§ Assignment: Condense the paragraph of the article that begins "At the Backus Museum, one of Adams' first initiatives" into a short list, keeping its main facts.

§ Reading text:
-----

Having grown up in Jackson, Mississippi, Adams graduated in studio art from Tulane University in New Orleans. His concentration was drawing, opting to earn a B.A. degree rather than a B.F.A. because it allowed more art history classes.
He came to Vero Beach in 2007 from Jacksonville, where for five years he was director of education and exhibitions at the Museum of Contemporary Art. During that time, he earned a master’s degree in museum education leadership from Banks Street College in New York.
Adams’ departure marks the fourth personnel change in the Vero Beach Museum of Art staff. Executive director Lucinda Gedeon retired last fall; Brady Roberts, former chief curator at the Milwaukee Art Museum, has taken her place. Curator Jay Williams retired at around the same time. His replacement is Dr. Danielle Johnson, a former curatorial assistant at MoMA in New York and a professor of art history at New York University. Joe Ellis has left after 36 years at the museum in public relations and marketing. And the museum’s store lost its longtime manager, Jo Anne Miller.
Asked for comment on Adams’ departure, the Vero museum offered none, other than to say a nationwide search for his replacement was being launched this month.
Adams says he is particularly excited to be involved with a museum dedicated to an artist like Backus, considered a leading American landscape artist. Known for mentoring the African-American ‘outsider’ artists who call themselves the Florida Highwaymen, Backus painted from his home not far from the downtown Fort Pierce gallery he helped found – now the museum of his works, among others. From the 1950s through the mid-1990s, Backus was host to a troupe of visitors – including an adolescent Kathleen Fredrick, among dozens of Fort Pierce teenagers.
At the Backus Museum, one of Adams’ first initiatives will be the creation of an art curriculum for public school students. It will be tied in to academics covered in standardized testing. The curriculum, geared to fourth and fifth graders, will enrich their experience at the museum when they visit on field trips, Fredrick says, meshing, for example, art history with Florida history, says Fredrick.
“Every museum in this country has to reach out to the youth or they will cease to be relevant in very short order,” declares Fredrick.
“This program is consistent with Backus’s own philosophy and practice,” adds Adams. “His doors were always open to kids throughout the community. He wanted to make sure creativity and learning were accessible to everybody.”
Another big change will be the expansion of art classes for “lifelong artists.” For some time, art classes have fallen by the wayside at the Backus as the focus has been on growth and financial support.
And a more adventurous exhibition schedule is expected to take shape. This year, the signature show was Fredrick’s choice: On the Edge of Madness, featuring works by Salvador Dali and other surrealists.
As for the two well-respected juried art shows the museum holds, Adams will assume their staging too. The labor-intensive preparations include physically taking in all submission for both the Best of the Best show and for the photography show, The Eye of the Camera.
Those exhausting efforts are being replaced by a new creative effort by Fredrick in her retirement: She wants to finish a novel. To that end, she heads off at the end of November for a year in Panama, renting a house on a coffee plantation in Boquete. Tentatively titled “Motel Art,” her novel has a good start: she has six chapters written, but the effort was interrupted by the sudden loss of her husband four years ago. “I put it away when he died. I just want to know if I can do it.”
Adams is fervently hoping for a decent cellphone connection, and by Fredrick’s estimation, he’ll need one. “It’s a very multi-faceted job and your almost a staff of one,” she says. “I have a tremendous amount of institutional knowledge that I couldn’t possibly cram into his head at once.”

-----

Stored entries:

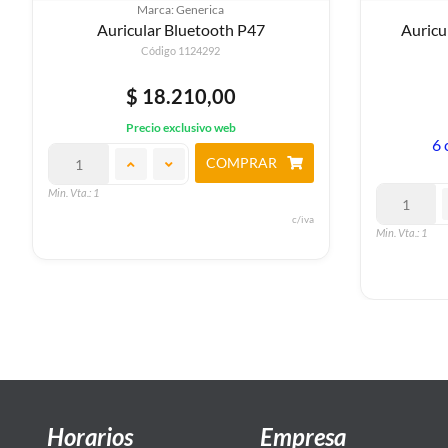
Marca: Generica
Auricular Bluetooth P47
Auricu
Código 1124292
$ 18.210,00
Precio exclusivo web
6 
COMPRAR
Min. Vta.: 1
c/iva
Min. Vta.: 1
Horarios
Empresa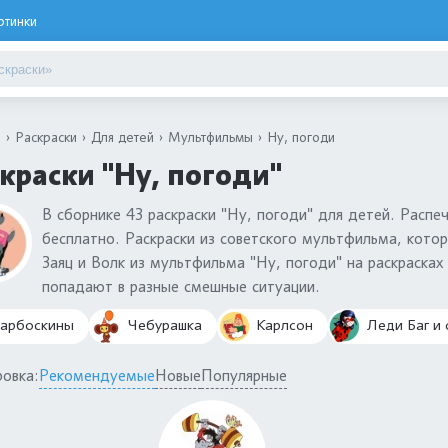
ртинки
я
Раскраски
Для детей
Мультфильмы
Ну, погоди
краски "Ну, погоди"
В сборнике 43 раскраски "Ну, погоди" для детей. Распе
бесплатно. Раскраски из советского мультфильма, котор
Заяц и Волк из мультфильма "Ну, погоди" на раскраска
попадают в разные смешные ситуации.
арбоскины
Чебурашка
Карлсон
Леди Баг и 
овка:
Рекомендуемые
Новые
Популярные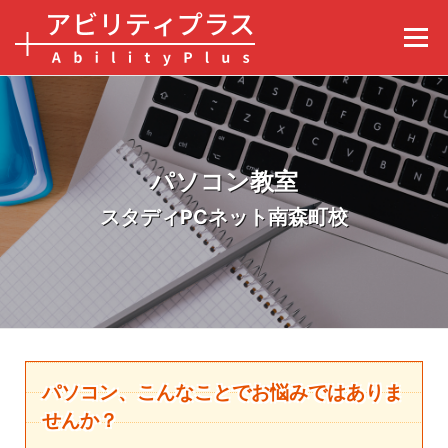
コンテンツへスキップ
メニュ
パソコン教室
スタディPCネット南森町校
パソコン、こんなことでお悩みではありま
せんか？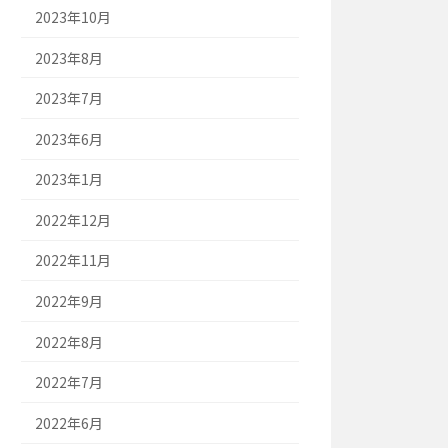
2023年10月
2023年8月
2023年7月
2023年6月
2023年1月
2022年12月
2022年11月
2022年9月
2022年8月
2022年7月
2022年6月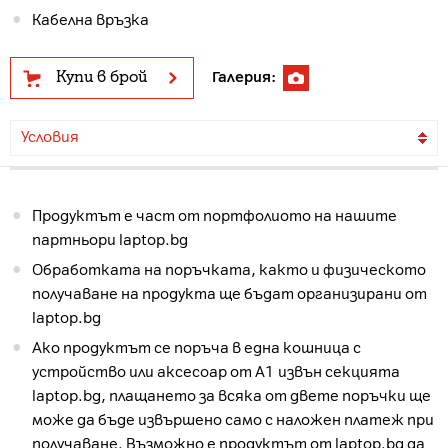
Кабелна връзка
Купи в брой
Галерия:
Условия
Продуктът е част от портфолиото на нашите
партньори laptop.bg
Обработката на поръчката, както и физическото
получаване на продукта ще бъдат организирани от
laptop.bg
Ако продуктът се поръча в една кошница с
устройство или аксесоар от А1 извън секцията
laptop.bg, плащането за всяка от двете поръчки ще
може да бъде извършено само с наложен платеж при
получаване. Възможно е продуктът от laptop.bg да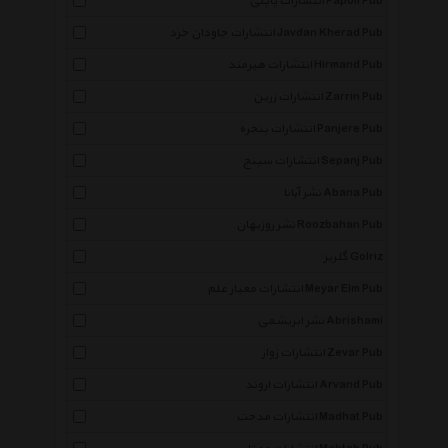
انتشارات پاپلی Papoli Pub
انتشارات جاودان خرد Javdan Kherad Pub
انتشارات هیرمند Hirmand Pub
انتشارات زرین Zarrin Pub
انتشارات پنجره Panjere Pub
انتشارات سپنج Sepanj Pub
نشر آبانا Abana Pub
نشر روزبهان Roozbahan Pub
گلریز Golriz
انتشارات معیار علم Meyar Elm Pub
نشر ابریشمی Abrishami
انتشارات زوار Zevar Pub
انتشارات اروند Arvand Pub
انتشارات مدحت Madhat Pub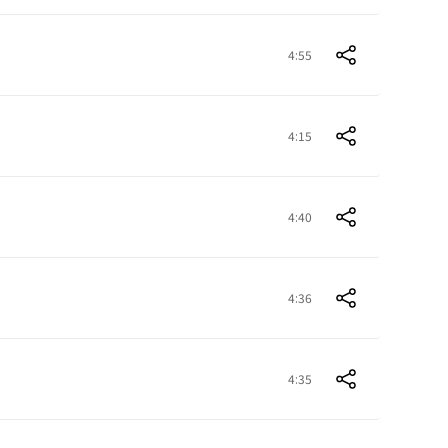
4:55
4:15
4:40
4:36
4:35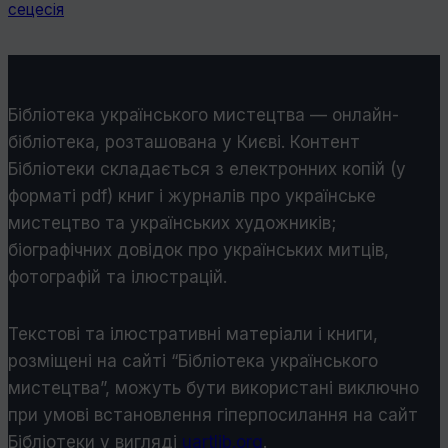
сецесія
Бібліотека українського мистецтва — онлайн-
бібліотека, розташована у Києві. Контент
Бібліотеки складається з електронних копій (у
форматі pdf) книг і журналів про українське
мистецтво та українських художників;
біографічних довідок про українських митців,
фотографій та ілюстрацій.
Текстові та ілюстративні матеріали і книги,
розміщені на сайті “Бібліотека українського
мистецтва”, можуть бути використані виключно
при умові встановлення гіперпосилання на сайт
Бібліотеки у виглядi
uartlib.org
.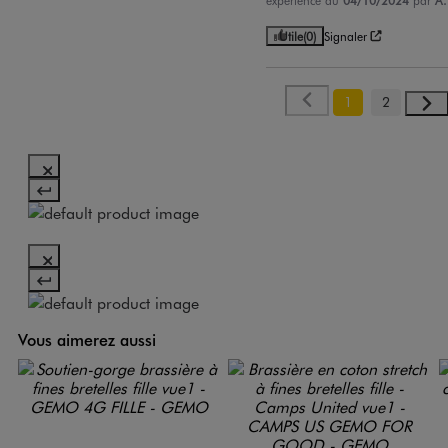
Utile
(0)
Signaler
1
2
Vous aimerez aussi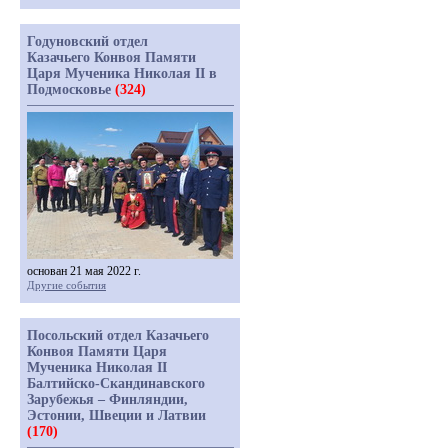
Годуновский отдел
Казачьего Конвоя Памяти
Царя Мученика Николая II в
Подмосковье
(324)
основан 21 мая 2022 г.
Другие события
Посольский отдел Казачьего
Конвоя Памяти Царя
Мученика Николая II
Балтийско-Скандинавского
Зарубежья – Финляндии,
Эстонии, Швеции и Латвии
(170)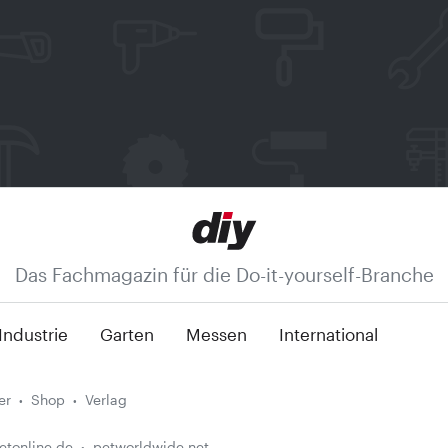
Das Fachmagazin für die Do-it-yourself-Branche
Industrie
Garten
Messen
International
er
Shop
Verlag
etonline.de
petworldwide.net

-----

§ Result of the exercise:
- One of Adams' first initiatives at the Backus Museum will be creating an art curriculum for public school students.
- The curriculum will be tied to academics covered in standardized testing.
- It is geared to fourth and fifth graders.
- Fredrick says it will enrich the students' field-trip visits to the museum, for example by meshing art history with Florida history.